20x200 Artists in The New Yorker
Filed Under: artists On: March 3, 2010 posted by: casey
This week's cover of TheNew Yorker by Mark Ulriksen
This week we saw several familiar faces pop up in The New Yorker—and, no, none of them were Jorge Colombo. Edition-maker Mark Ulriksen, who has illustrated over ten covers for the magazine, is the man behind this week's cover. On it are movie characters grabbing from all sides at a golden trophy, a riff on The Oscars, which air this Sunday. As noted in his contributor bio, Ulriksen's work is currently included in the exhibit Lines of Attack: Conflicts in Cariacture, now showing at the Nasher Museum of Art at Duke University.

Inside the magazine, art critic Peter Schjeldahl reviews the 2010 Whitney Biennial, writing that aside from "a couple of mutedly horrific sets of photographs," including Nina Berman's, "this Biennial seems intent not only on not offending aesthetic appetite but practically on sedating it."

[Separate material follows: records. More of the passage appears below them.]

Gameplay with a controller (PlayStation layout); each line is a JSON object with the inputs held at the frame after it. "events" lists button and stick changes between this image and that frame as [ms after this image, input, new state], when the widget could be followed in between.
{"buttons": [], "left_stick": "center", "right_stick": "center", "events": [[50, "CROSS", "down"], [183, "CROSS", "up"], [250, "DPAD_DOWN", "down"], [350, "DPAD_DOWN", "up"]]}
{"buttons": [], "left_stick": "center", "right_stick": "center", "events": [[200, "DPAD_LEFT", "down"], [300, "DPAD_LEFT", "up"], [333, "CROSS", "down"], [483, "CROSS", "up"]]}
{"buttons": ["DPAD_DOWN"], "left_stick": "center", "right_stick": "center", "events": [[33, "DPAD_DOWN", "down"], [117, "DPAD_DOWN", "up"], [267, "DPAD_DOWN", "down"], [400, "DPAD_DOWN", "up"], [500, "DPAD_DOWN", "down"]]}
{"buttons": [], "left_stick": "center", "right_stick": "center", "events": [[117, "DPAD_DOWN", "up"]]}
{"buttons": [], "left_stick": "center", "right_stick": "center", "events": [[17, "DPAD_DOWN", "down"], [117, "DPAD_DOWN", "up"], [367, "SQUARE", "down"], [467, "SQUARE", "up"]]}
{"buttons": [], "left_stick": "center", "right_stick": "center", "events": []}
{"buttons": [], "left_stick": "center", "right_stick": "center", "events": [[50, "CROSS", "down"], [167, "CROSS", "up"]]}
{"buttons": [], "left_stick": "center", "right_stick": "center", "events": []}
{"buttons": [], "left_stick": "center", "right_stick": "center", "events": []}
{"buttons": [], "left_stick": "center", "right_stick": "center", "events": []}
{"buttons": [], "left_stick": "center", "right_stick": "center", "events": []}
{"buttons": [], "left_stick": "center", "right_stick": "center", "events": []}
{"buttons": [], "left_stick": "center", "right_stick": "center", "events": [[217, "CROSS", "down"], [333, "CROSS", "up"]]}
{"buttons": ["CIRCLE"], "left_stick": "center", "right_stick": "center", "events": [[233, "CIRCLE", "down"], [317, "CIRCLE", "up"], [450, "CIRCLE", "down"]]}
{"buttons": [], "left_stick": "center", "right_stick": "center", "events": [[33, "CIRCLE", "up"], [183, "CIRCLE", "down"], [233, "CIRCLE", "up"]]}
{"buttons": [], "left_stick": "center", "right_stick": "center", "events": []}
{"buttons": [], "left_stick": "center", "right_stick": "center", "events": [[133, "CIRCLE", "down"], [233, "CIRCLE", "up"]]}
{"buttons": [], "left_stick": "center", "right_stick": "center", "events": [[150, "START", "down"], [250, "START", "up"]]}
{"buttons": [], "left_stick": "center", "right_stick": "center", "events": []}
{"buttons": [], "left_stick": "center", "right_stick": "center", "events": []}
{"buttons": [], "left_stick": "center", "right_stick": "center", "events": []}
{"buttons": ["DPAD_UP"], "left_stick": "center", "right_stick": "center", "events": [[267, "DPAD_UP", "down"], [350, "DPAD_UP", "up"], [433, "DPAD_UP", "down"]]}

After the Dust, Second View (Beirut), 2009, by Curtis Mann, as photographed by Gus Powell
In an audio slideshow of the Biennial posted to The New Yorker website, an image of museum-goers silhouetted against a piece by Curtis Mann is displayed while Schjeldahl says, "[2010 is] extremely audience friendly and absorbing in a way unusual for biennials and I think you'll be glad if you go to it."
The Biennial is up through May 30th, but don't dally, and head over to the Whitney to experience the exhibit in-person.